Premier League, il primato nella speciale classifica fa discutere: la Serie A è lontana. Il campionato più ricco d’Europa vince anche in questa graduatoria
Anche i ricchi, anzi i ricchissimi a volte piangono. La lussuosa e opulenta Premier League, che guarda tutti dall’altro in basso per livello dei ricavi e della qualità distribuita in tutte le venti squadre che vi prendono parte, non è scevra da problemi e crisi tecniche che si risolvono esattamente con identiche modalità a quelle degli altri campionati, cioè con l’esonero dell’allenatore in quel momento in carica. In Italia siamo ingenuamente persuasi che la pratica del cambio in panchina sia un’esclusiva tutta nostra, ma non è così.
Facendo una sorta di inventario dei club che da settembre ad oggi hanno deciso di sostituire il proprio tecnico, si può scoprire che in ben 12 occasioni questo evento si è verificato. Il primato in questa speciale classifica spetta di diritto al Chelsea che ne ha cacciati addirittura due: Thomas Tuchel a inizio stagione e ora anche il suo sostituto, quel Graham Potter strappato di prepotenza al Brighton attraverso il pagamento di una clausola di rescissione da 23 milioni di euro!
Gli ultimi due prima di Potter ad aver abbandonato il proprio incarico sono Antonio Conte che ha rescisso il contratto con il Tottenham e Brendan Rodgers, silurato poche ore fa dal Leicester in piena crisi. A pari merito con la Premier League si trova la Ligue 1, mentre con otto avvicendamenti in panchina si trovano anch’esse a pari merito la Bundesliga e la Liga.

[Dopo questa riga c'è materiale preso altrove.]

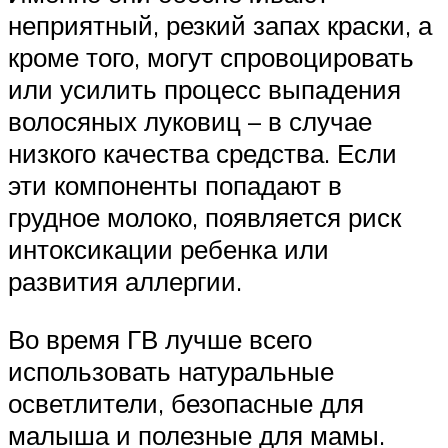
неприятный, резкий запах краски, а
кроме того, могут спровоцировать
или усилить процесс выпадения
волосяных луковиц – в случае
низкого качества средства. Если
эти компоненты попадают в
грудное молоко, появляется риск
интоксикации ребенка или
развития аллергии.
Во время ГВ лучше всего
использовать натуральные
осветлители, безопасные для
малыша и полезные для мамы.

Ma tra la sorpresa di tutti, il campionato con meno esoneri è proprio la nostra Serie A. Almeno per quanto riguarda quest’anno, nel campionato italiano in sole sette circostanze si è provveduto a sollevare l’allenatore dal proprio incarico. Nessuna delle squadre di vertice finora ha mandato via il tecnico con cui ha iniziato la stagione e questo è comunque un segnale di stabilità. E’ accaduto a quei club che navigano in cattive acque come Verona, Spezia, Salernitana, Bologna e Sampdoria, mentre le squadre che lottano per i traguardi più prestigiosi hanno optato per la continuità. Un segnale da non trascurare. A fine stagione, però, comincerà il valzer delle panchine. Tanti gli allenatori a rischio addio, a partire da Simone Inzaghi, fino a Mourinho.